I didn’t give up and continued to ask for relief. The regional manager for the department also declined my request. The regulations that govern in audit include an option for me to decline the three-month sample routine and require the auditor to manually audit all 36 months of invoices. I informed the auditor that would certainly happen. The department relented and agreed to place this series of violations on a separate citation that included only the deficient invoices.

What’s fair is fair. I would not have gotten the consideration if I did not fight for it. Score a big come-from-behind win for us.

These are but a few but significant examples of our experience. There are too many others, some small and others large, that either fell to the state or to our company. There are just too many to enumerate in the VAA publication. I will take this opportunity to leave you with a few suggestions:

• Do not assume that the law of averages is on your side and you will not be audited.

• Be sure that all affected personnel in your company understand their responsibility to know and correctly apply the sales tax regulations.

• Keep the required documentation and support information available, accurate, and up to date.

• Take the time to refute unwarranted charges levied by the auditor.

• Understand that a significant liability, such as my company experienced, will probably set you up for another audit in a few years.

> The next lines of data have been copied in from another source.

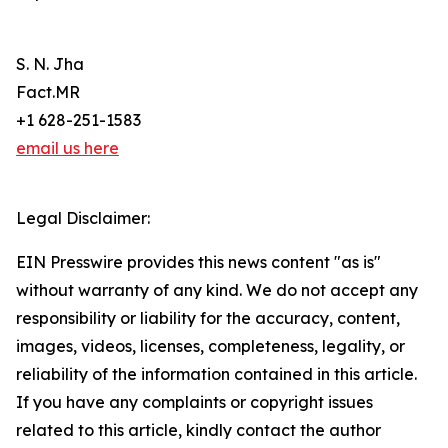
S. N. Jha
Fact.MR
+1 628-251-1583
email us here
Legal Disclaimer:
EIN Presswire provides this news content "as is"
without warranty of any kind. We do not accept any
responsibility or liability for the accuracy, content,
images, videos, licenses, completeness, legality, or
reliability of the information contained in this article.
If you have any complaints or copyright issues
related to this article, kindly contact the author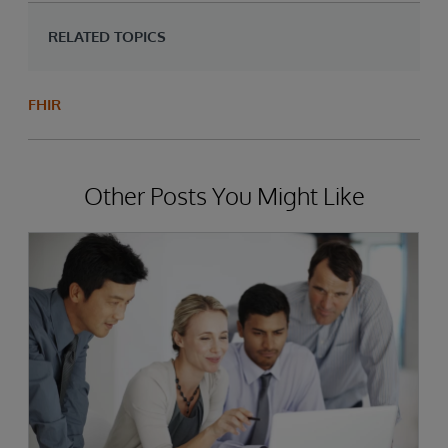
RELATED TOPICS
FHIR
Other Posts You Might Like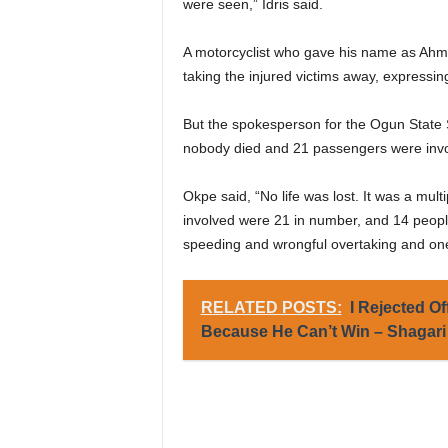
were seen,” Idris said.
A motorcyclist who gave his name as Ahme
taking the injured victims away, expressin
But the spokesperson for the Ogun State 
nobody died and 21 passengers were invol
Okpe said, “No life was lost. It was a mul
involved were 21 in number, and 14 people
speeding and wrongful overtaking and one o
RELATED POSTS:
I Rejected O
Because He Can’t Win – Shagari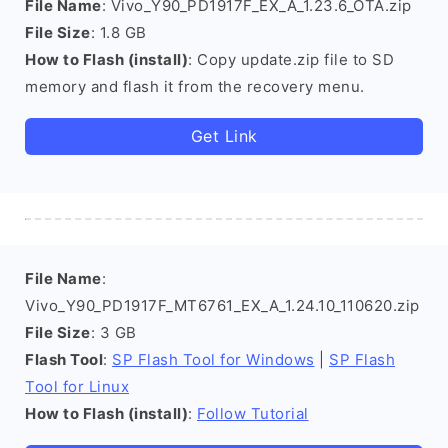
File Name
: Vivo_Y90_PD1917F_EX_A_1.23.6_OTA.zip
File Size
: 1.8 GB
How to Flash (install)
: Copy update.zip file to SD
memory and flash it from the recovery menu.
Get Link
File Name
:
Vivo_Y90_PD1917F_MT6761_EX_A_1.24.10_110620.zip
File Size
: 3 GB
Flash Tool
:
SP Flash Tool for Windows
|
SP Flash
Tool for Linux
How to Flash (install)
:
Follow Tutorial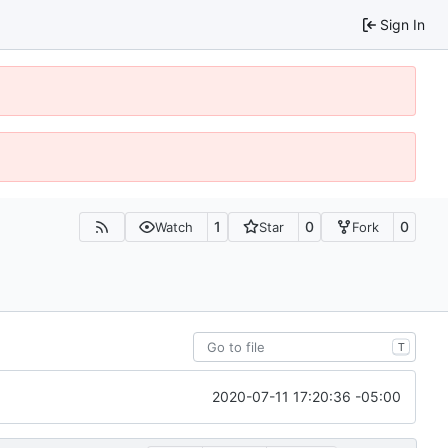
Sign In
1
0
0
Watch
Star
Fork
T
2020-07-11 17:20:36 -05:00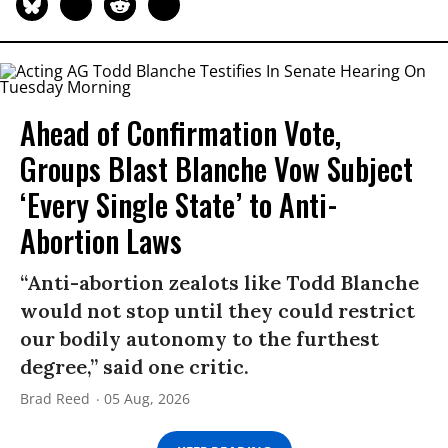
Ahead of Confirmation Vote,
Groups Blast Blanche Vow Subject
‘Every Single State’ to Anti-
Abortion Laws
“Anti-abortion zealots like Todd Blanche
would not stop until they could restrict
our bodily autonomy to the furthest
degree,” said one critic.
Brad Reed
05 Aug, 2026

• If you make a mistake like I did on the national account trucker, correct it before you get audited. You will be spared the penalty and interest. The correction does not have to be in the audit period.

•Stay very close to the VAA because it’s a great conduit of information on topics that affect the membership such as sales tax issues.

• And remember, “Don’t worry, be happy!”

I had no trouble paying what was due to the state but due to the magnitude of the potential liability, I researched and fought to remove any exception on the auditor’s list that was not valid. When it was all over, my final bill was down to $6,500, from the original $176,000. Sadly, it is almost impossible to know what is taxable and what is not as the Department of Taxation continuously expands the list of taxable items.